# Best deal on Top Bar Hives



## dudelt (Mar 18, 2013)

My recommendation is to build your own. There are lots of plans all over the internet. You do not have to be a wizard at woodworking to do it. Most plans can be done with a circular saw and a screwdriver. I built all of mine and it took about 3 hours of total labor for each one.


----------



## ruthiesbees (Aug 27, 2013)

You probably saw one of my post about Beeline Apiary and woodenware. They have a kit that ships to you for $150. I always add a long window in them. Own about 5 of them from Beeline. You can see a video of the kit on my FB page in the signature area.

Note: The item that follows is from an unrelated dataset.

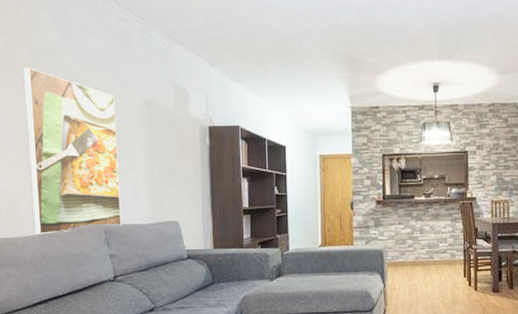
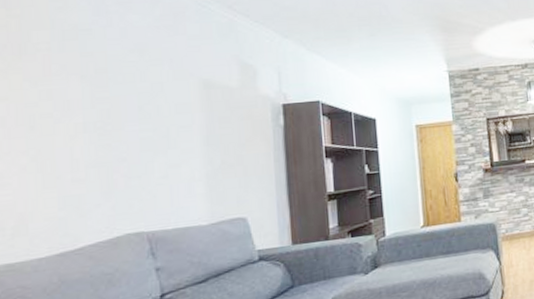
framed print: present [23,68,122,235] -> none [42,53,172,255]

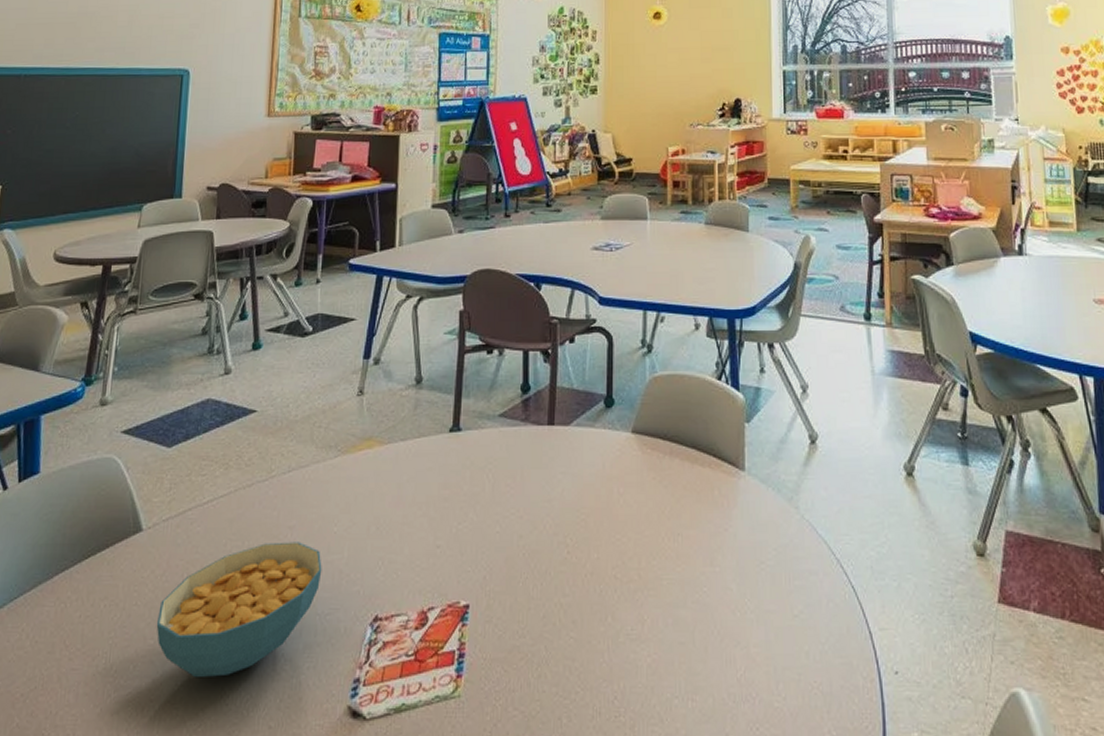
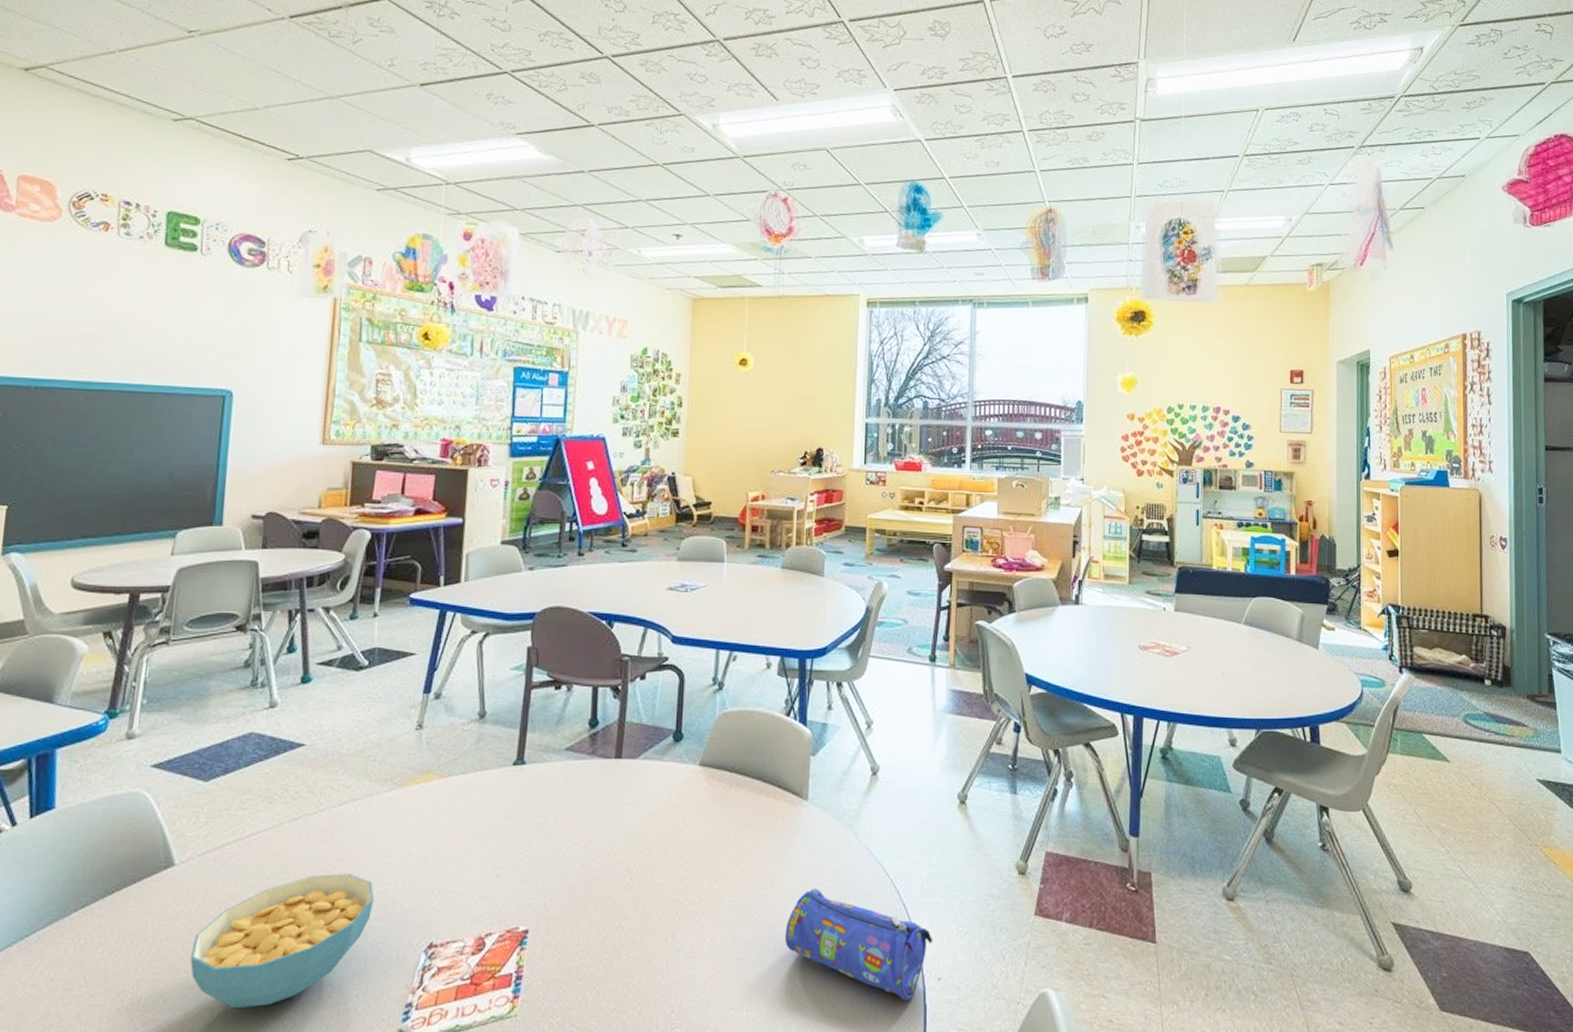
pencil case: none [727,566,888,697] -> present [784,887,934,1002]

This is the website for Beeline, although you have to email or phone in your order. It comes from the Michigan location. http://beelinewoodenware.com/products.html


----------



## Sarsaparilla (May 2, 2017)

I got my hives as a kit on ebay, user joevic350 sells them. You do have to make legs and a roof yourself, if you want those in a hive. For me, that was not a problem and I made a little gable roof with a hinge and added legs. Here is a link to one (not sure if it'll work):
http://r.ebay.com/GkPyPZ

They are end entrance, single follower board style.
He makes smaller ones like a nuc and a 20 bar but I'm not really sure why you'd do 20 bars since I think they'd just outgrow it?


----------